(Saved data entries)
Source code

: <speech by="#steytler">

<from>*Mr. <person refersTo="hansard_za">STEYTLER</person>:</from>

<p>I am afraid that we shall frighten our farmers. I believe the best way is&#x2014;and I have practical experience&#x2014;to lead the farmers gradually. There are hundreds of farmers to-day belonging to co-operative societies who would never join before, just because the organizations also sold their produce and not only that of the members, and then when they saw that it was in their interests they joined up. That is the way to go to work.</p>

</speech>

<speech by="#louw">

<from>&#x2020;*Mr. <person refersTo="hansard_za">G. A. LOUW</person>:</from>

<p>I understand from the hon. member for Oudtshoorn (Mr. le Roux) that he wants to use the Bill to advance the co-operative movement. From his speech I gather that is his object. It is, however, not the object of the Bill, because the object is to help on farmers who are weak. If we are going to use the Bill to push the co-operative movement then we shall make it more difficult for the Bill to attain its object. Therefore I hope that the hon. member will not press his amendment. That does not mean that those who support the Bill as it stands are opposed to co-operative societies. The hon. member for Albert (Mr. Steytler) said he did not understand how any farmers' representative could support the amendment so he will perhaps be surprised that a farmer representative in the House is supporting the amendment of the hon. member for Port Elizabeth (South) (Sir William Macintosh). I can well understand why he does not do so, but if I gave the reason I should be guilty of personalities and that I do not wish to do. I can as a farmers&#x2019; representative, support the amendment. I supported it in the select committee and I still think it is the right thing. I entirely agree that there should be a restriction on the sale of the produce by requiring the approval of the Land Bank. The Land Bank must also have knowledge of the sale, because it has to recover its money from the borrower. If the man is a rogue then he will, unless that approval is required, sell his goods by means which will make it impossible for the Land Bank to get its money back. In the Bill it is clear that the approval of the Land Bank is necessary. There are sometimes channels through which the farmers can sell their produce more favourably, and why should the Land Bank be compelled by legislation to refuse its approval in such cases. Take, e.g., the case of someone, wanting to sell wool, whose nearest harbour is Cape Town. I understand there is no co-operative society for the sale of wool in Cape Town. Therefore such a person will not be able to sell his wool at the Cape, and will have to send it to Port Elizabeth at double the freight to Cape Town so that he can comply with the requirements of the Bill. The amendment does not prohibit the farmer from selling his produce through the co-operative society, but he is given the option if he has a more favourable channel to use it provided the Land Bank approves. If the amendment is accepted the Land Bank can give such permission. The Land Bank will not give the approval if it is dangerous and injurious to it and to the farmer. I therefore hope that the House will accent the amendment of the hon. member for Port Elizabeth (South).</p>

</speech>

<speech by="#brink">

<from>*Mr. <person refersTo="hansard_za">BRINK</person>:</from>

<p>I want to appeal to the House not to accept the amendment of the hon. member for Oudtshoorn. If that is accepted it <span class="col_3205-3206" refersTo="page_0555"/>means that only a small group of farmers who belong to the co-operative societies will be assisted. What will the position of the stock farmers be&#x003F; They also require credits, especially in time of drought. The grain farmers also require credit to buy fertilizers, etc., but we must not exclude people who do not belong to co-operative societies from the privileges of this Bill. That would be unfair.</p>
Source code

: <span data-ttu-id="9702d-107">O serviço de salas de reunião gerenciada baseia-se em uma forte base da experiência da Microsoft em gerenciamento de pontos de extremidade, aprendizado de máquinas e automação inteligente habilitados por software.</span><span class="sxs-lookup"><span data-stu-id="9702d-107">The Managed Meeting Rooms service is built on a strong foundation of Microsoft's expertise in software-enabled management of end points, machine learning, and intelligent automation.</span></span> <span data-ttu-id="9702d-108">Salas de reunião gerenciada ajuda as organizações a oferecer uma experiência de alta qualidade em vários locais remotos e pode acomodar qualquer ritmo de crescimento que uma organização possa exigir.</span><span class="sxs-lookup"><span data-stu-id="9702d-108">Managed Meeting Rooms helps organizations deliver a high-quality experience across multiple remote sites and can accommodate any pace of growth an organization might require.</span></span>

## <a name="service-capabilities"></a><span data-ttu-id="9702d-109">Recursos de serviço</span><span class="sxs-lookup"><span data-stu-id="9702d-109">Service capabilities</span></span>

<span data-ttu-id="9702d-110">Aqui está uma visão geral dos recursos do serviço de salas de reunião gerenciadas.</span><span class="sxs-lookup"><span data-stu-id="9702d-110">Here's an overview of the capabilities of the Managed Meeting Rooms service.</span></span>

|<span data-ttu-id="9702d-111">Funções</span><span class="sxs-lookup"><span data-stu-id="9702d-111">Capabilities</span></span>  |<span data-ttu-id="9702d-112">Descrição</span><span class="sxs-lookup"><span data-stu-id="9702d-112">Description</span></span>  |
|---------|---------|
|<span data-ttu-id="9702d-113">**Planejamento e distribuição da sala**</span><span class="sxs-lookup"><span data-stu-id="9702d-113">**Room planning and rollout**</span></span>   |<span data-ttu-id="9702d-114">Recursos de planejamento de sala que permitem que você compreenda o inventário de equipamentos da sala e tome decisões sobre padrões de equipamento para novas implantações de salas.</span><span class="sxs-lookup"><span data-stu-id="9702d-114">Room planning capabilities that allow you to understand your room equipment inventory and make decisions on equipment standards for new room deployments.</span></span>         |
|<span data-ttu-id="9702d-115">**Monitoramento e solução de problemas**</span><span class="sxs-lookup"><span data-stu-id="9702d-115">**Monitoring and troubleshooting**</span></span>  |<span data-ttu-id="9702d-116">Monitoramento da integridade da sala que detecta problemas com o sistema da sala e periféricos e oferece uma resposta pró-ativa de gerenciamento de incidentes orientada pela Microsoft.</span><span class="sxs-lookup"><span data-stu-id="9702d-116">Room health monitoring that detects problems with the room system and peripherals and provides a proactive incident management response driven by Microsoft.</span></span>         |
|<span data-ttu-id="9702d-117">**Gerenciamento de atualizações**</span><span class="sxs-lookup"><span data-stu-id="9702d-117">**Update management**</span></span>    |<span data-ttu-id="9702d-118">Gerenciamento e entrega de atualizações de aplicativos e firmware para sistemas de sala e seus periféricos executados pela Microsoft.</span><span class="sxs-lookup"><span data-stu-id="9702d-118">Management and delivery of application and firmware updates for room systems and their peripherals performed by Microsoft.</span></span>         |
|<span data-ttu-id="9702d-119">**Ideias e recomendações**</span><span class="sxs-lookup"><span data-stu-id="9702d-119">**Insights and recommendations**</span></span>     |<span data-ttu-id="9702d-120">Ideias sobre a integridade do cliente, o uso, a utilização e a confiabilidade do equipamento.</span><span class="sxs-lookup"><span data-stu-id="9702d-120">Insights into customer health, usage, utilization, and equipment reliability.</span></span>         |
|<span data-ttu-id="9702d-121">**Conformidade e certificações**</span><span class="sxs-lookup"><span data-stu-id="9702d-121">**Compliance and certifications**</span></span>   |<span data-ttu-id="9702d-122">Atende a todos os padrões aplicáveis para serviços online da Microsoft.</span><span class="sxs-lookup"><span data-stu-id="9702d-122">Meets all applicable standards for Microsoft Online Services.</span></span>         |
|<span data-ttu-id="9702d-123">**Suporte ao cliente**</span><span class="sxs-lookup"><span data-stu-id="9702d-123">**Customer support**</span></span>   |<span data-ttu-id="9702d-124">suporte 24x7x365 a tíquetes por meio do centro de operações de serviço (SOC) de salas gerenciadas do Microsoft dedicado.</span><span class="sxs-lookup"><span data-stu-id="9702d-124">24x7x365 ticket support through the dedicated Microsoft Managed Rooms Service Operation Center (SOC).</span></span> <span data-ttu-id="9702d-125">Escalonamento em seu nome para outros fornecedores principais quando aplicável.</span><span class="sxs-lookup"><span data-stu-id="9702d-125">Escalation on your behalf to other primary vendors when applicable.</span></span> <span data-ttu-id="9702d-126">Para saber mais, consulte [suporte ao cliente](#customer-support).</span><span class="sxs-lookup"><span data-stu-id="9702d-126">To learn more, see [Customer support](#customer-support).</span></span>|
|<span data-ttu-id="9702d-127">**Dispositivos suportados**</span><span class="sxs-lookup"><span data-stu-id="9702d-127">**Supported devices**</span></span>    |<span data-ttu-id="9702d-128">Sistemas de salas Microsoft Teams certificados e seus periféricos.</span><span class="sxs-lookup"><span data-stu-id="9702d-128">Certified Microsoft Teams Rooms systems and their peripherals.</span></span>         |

▶ PROBLEM STATEMENT
Transcribe each line of the data above, unaltered, from the one where "Meeting Rooms service.</span></span>" appears to the one where "e distribuição da" appears, inclusive of both.

▶ ANSWER AREA
<span data-ttu-id="9702d-110">Aqui está uma visão geral dos recursos do serviço de salas de reunião gerenciadas.</span><span class="sxs-lookup"><span data-stu-id="9702d-110">Here's an overview of the capabilities of the Managed Meeting Rooms service.</span></span>

|<span data-ttu-id="9702d-111">Funções</span><span class="sxs-lookup"><span data-stu-id="9702d-111">Capabilities</span></span>  |<span data-ttu-id="9702d-112">Descrição</span><span class="sxs-lookup"><span data-stu-id="9702d-112">Description</span></span>  |
|---------|---------|
|<span data-ttu-id="9702d-113">**Planejamento e distribuição da sala**</span><span class="sxs-lookup"><span data-stu-id="9702d-113">**Room planning and rollout**</span></span>   |<span data-ttu-id="9702d-114">Recursos de planejamento de sala que permitem que você compreenda o inventário de equipamentos da sala e tome decisões sobre padrões de equipamento para novas implantações de salas.</span><span class="sxs-lookup"><span data-stu-id="9702d-114">Room planning capabilities that allow you to understand your room equipment inventory and make decisions on equipment standards for new room deployments.</span></span>         |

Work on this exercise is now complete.